Exercise set:
1. In the forum exchange on NHST, why does khallow hold that the technique has a legitimate use despite its failure modes? Answer in one to three sentences.
2. Go on with the forum exchange about NHST, starting after khallow's final paragraph.


  • (Score: 0) by Anonymous Coward on Tuesday December 25 2018, @08:45AM (4 children)

    by Anonymous Coward on Tuesday December 25 2018, @08:45AM (#778288)

    You are coming around, but still think there is some validity to NHST. There isn't.

    It is as scientific as praying to think of the right answer.

    • (Score: 1) by khallow on Tuesday December 25 2018, @03:33PM (3 children)

      by khallow (3766) Subscriber Badge on Tuesday December 25 2018, @03:33PM (#778331) Journal
      My position [soylentnews.org] hasn't changed.

      I believe you misinterpret the loyal opposition here. The point of NHST is to do science in situations where you have a pile of data and don't know enough to do the usual hypothesis and model building. No one is arguing that p-hacking and other failure modes of NHST don't happen, but the technique has a legitimate use.

      What's relevant here is that NHST is supposed to be a temporary technique. You mine your data, find possible correlations, and build models from there. You shouldn't use NHST forever, because both of its flaws - the p-hacking trap and its natural inefficiency, but also because you supposedly have models to test now. The growing use of NHST over the past century indicates that there are a number of fields that simply aren't progressing on to model building, instead stalling at the NHST stage.

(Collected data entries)
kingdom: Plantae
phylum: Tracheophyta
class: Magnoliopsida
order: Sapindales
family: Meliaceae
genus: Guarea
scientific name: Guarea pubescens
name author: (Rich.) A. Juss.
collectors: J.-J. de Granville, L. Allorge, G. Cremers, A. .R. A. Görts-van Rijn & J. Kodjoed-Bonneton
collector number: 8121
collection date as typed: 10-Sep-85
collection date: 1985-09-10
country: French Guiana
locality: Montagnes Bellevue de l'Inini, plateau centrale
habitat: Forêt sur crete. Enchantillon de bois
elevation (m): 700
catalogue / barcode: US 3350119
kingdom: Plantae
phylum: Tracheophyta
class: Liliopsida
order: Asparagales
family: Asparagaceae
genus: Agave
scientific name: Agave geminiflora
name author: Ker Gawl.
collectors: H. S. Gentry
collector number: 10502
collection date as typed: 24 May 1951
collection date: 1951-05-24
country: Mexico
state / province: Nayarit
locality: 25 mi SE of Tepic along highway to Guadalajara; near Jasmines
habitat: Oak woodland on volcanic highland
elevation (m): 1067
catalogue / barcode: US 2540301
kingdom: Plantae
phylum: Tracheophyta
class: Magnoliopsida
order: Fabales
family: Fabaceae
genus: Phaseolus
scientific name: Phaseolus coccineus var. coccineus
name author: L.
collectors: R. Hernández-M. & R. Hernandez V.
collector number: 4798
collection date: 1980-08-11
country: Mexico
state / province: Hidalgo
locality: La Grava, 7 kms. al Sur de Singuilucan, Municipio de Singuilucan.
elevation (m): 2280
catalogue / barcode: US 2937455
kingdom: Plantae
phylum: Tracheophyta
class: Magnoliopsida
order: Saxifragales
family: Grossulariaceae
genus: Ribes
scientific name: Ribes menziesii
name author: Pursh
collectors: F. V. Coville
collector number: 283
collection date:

Set of answers:
1. Khallow says the point of NHST is to do science when you have a pile of data but don't know enough yet for the usual hypothesis and model building. In that situation you mine the data, find possible correlations, and build models from there.

2.
      I will agree that if you're merely interested in the appearance of doing science rather than actually making progress, then NHST is a great technique for looking busy. So heavy, long term use of NHST is a warning sign that we are doing things seriously wrong.

      • (Score: 0) by Anonymous Coward on Tuesday December 25 2018, @06:22PM (2 children)

        by Anonymous Coward on Tuesday December 25 2018, @06:22PM (#778381)

        The point of NHST is to do science in situations where you have a pile of data and don't know enough to do the usual hypothesis and model building.

        This doesnt explain what you think the NHST step is supposed to contribute. You don't do NHST here. You describe/explore the data or clean it and throw it into some machine learning algo (depending on the goal) where you choose a model based on out-of-sample predictive skill.

        • (Score: 1) by khallow on Tuesday December 25 2018, @06:43PM (1 child)

          by khallow (3766) Subscriber Badge on Tuesday December 25 2018, @06:43PM (#778382) Journal

          The point of NHST is to do science in situations where you have a pile of data and don't know enough to do the usual hypothesis and model building.

          This doesnt explain what you think the NHST step is supposed to contribute.

          That sentence wasn't supposed to explain, this sentence was:

          You mine your data, find possible correlations, and build models from there.

          You describe/explore the data or clean it and throw it into some machine learning algo (depending on the goal) where you choose a model based on out-of-sample predictive skill.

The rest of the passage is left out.